What is the benefit of developing a satisfaction questionnaire in stroke survivors who return to work? Even in stroke survivors with minimal or no physical disability, perception of difficulties in adapting again to their work activities has been documented28-30; therefore, knowing the subjective perception on this matter is fundamental when establishing vocational therapy programs, preparing for returning to work, adapting the work place with employers, and even helping a workplace advocate to support stroke survivors to gain confidence when reassuming their work responsibilities28. Another advantage of using this satisfaction questionnaire is as an aid to employers and rehabilitation programs, for those domains whose perception for the employee, should be improved; cognitive, occupational, and multiple-task therapy programs could be paired to the questionnaire findings.

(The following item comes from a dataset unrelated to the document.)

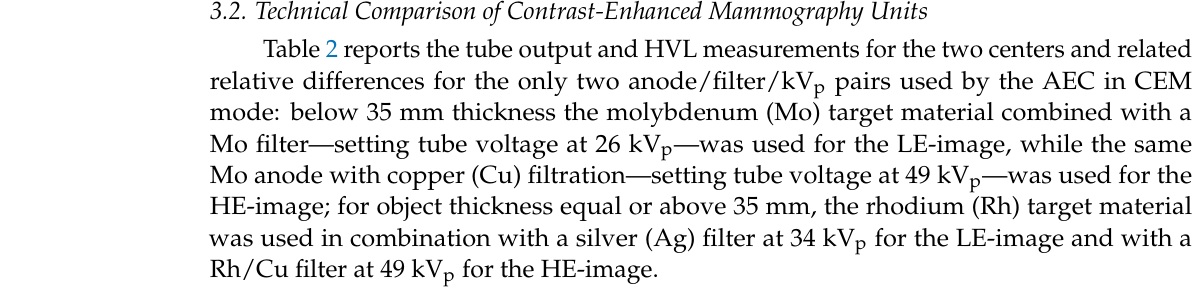
Table 2. Tube output and HVL measurement for the two CEM units installed at Center 1 and Center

Certain limitations should be acknowledged: first, all patients recruited in our study were from a single center, and no external validation from our instrument was performed to evaluate the questionnaire's performance in other clinical settings. Second, this is the analysis from a retrospectively selected sample, with a standardized questionnaire application and functional assessment at the final follow-up visit, but to increase the internal and external validity of this tool, a prospective analysis in a more consistent and homogenous sample should be performed; also, for the purpose of this questionnaire to become a diagnostic tool to improve quality and work satisfaction, the above mentioned bias in terms of multicenter and sample size limitations should be explored in a prospective protocol. Third, our sample size, despite the fact that for the purpose of the questionnaire development and evaluation was adequate, should be increased to have a higher predictive power. Fourth, our sample of stroke patients included younger and less severe cases (NIHSS < 4), which could also introduce a bias, as older patients could face a more difficult path to work return, which could explain why the majority of patients who have been included in other studies find it difficult to return to work. In addition, despite the fact that these patients were younger, returning to work was achieved in a median time of 4 months, which can be explained by the usual protocols of physical and occupational therapy (1-3 months) that depend on the severity of the index stroke.
Conclusion
The WPQ-INNN is a reliable and valid tool for the assessment of performance quality in stroke survivors who returned to work, with the highest prediction ability based on memory, language, and attention. This instrument should be validated in prospective studies.
Supplementary data
Supplementary data are available at DOI: 10.24875/RMN.23000044. These data are provided by the corresponding author and published online for the benefit of the reader. The contents of supplementary data are the sole responsibility of the authors.